Profielen jeugdreclassering helpend

Onlangs publiceerde het WODC de resultaten van een onderzoek dat werd uitgevoerd door onderzoekers van De Catamaran, Forensische Jeugd- en Orthopsychiatrie (GGzE) en Tilburg University naar het gebruik van profielen van jongeren met een jeugdreclasseringsmaatregel door jeugdreclasseringswerkers.

'Doelgroep van de jeugdreclassering geprofileerd. Een mixed methods studie naar betekenisvolle profielen en daarbij passend(e) toezicht en begeleiding.' Zo heet het onderzoek van Chijs van Nieuwenhuizen, Ilja Bongers, Ashley Parren en Romie Schonewille (De Catamaran, Forensische Jeugd- en Orthopsychiatrie GGzE & Tilburg University) dat zij uitvoerden in opdracht van en gefinancierd werd door het Wetenschappelijk Onderzoek- en Datacentrum (WODC) van het ministerie van Justitie en Veiligheid. Onlangs rondden zij het af. De studie had twee doelen:

  1. Identificeren van profielen van jongeren met een jeugdreclasseringsmaatregel;
  2. Onderzoeken welke vormen van toezicht en begeleiding passend zijn voor de verschillende profielen.
——————
## Vragen en opdrachten
1) Schrijf uit de tekst over de jeugdreclassering letterlijk over, beginnend bij "Onlangs publiceerde het" en doorlopend tot en met "jeugdreclasseringsmaatregel door jeugdreclasseringswerkers.".
2) Vat de alinea uit de tekst over de jeugdreclassering die begint met "'Doelgroep van de jeugdreclassering geprofileerd." beknopter samen en behoud daarbij de belangrijkste feiten.
3) Wat was volgens de tekst over de jeugdreclassering het tweede doel van de studie?
De rijen staan los van de tekst over de jeugdreclassering.

## Weergegeven rijen
——————
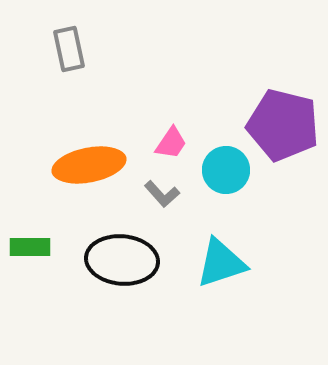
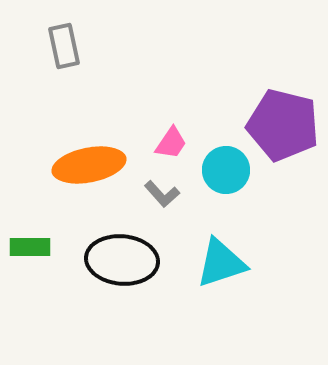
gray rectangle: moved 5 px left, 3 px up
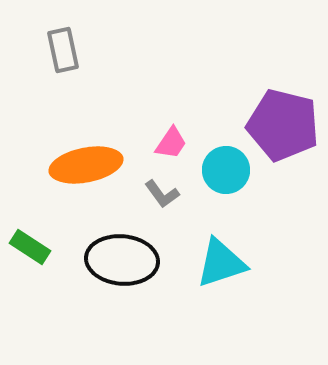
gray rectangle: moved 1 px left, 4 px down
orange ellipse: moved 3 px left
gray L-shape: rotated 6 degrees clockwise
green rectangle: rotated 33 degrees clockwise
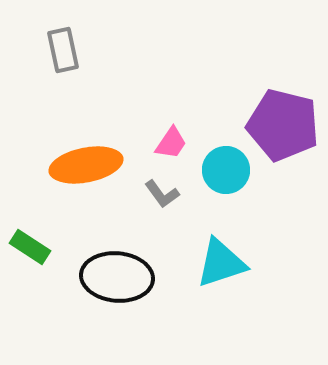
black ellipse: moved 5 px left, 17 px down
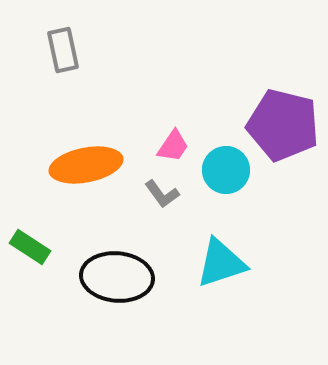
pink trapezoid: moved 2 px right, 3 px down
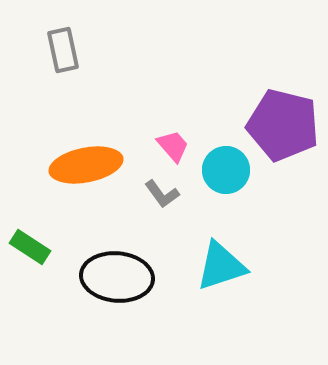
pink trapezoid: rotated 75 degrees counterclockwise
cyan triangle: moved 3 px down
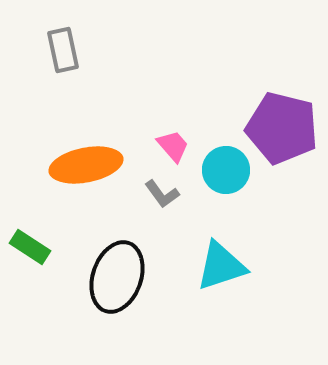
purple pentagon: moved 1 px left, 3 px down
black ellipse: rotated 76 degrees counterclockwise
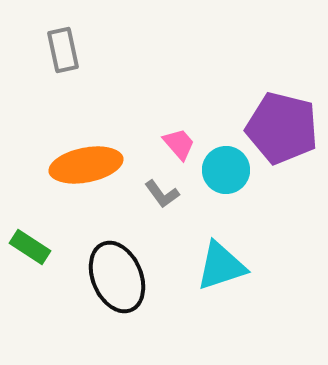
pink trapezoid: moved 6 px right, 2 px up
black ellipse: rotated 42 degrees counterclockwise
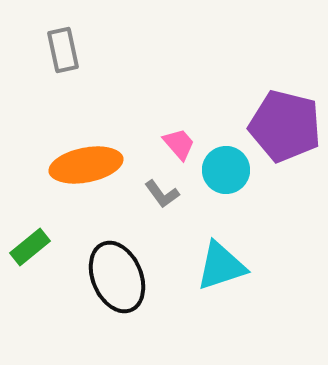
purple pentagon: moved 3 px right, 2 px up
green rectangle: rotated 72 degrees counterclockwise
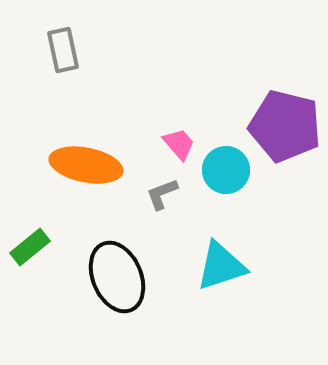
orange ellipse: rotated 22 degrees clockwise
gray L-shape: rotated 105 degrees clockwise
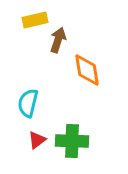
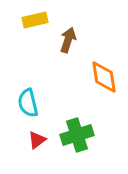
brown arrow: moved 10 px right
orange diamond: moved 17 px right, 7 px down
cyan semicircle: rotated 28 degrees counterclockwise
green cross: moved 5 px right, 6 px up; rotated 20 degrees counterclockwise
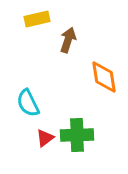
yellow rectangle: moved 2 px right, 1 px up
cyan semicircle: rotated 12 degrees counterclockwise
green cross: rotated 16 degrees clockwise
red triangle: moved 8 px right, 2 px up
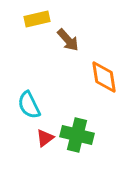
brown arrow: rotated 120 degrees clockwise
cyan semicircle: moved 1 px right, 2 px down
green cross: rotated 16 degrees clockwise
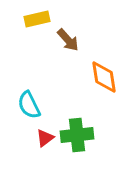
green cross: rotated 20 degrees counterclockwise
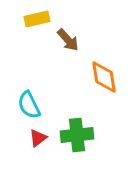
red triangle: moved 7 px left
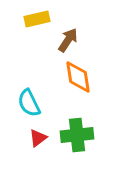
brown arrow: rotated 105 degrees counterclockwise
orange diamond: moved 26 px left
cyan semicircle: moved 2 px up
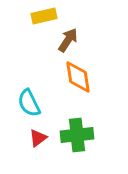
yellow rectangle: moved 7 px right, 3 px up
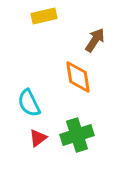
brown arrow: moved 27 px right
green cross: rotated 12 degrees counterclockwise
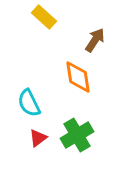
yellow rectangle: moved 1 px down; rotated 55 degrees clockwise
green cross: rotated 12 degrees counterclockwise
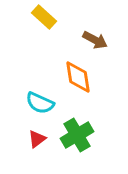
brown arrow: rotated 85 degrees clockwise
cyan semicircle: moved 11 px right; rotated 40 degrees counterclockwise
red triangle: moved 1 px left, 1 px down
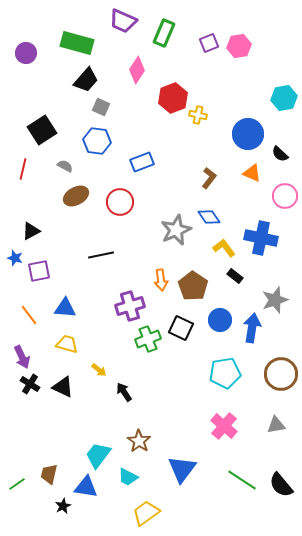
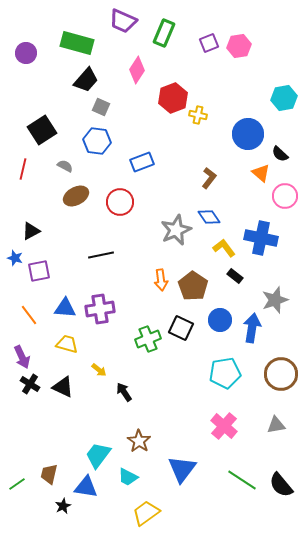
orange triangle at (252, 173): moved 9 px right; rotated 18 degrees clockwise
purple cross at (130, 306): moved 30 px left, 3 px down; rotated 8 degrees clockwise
——————
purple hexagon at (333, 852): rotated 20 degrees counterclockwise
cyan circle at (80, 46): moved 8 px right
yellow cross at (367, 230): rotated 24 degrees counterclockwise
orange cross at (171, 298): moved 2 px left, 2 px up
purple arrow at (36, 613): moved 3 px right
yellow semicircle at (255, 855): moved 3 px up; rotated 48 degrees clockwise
——————
## De antwoorden
1)
Onlangs publiceerde het WODC de resultaten van een onderzoek dat werd uitgevoerd door onderzoekers van De Catamaran, Forensische Jeugd- en Orthopsychiatrie (GGzE) en Tilburg University naar het gebruik van profielen van jongeren met een jeugdreclasseringsmaatregel door jeugdreclasseringswerkers.

2) Het onderzoek 'Doelgroep van de jeugdreclassering geprofileerd' is een mixed methods studie naar betekenisvolle profielen en passend toezicht en passende begeleiding. Chijs van Nieuwenhuizen, Ilja Bongers, Ashley Parren en Romie Schonewille (De Catamaran, Forensische Jeugd- en Orthopsychiatrie GGzE & Tilburg University) voerden het uit. Dat gebeurde in opdracht van en met financiering door het WODC van het ministerie van Justitie en Veiligheid. Het onderzoek is onlangs afgerond en had twee doelen.

3) Onderzoeken welke vormen van toezicht en begeleiding passend zijn voor de verschillende profielen.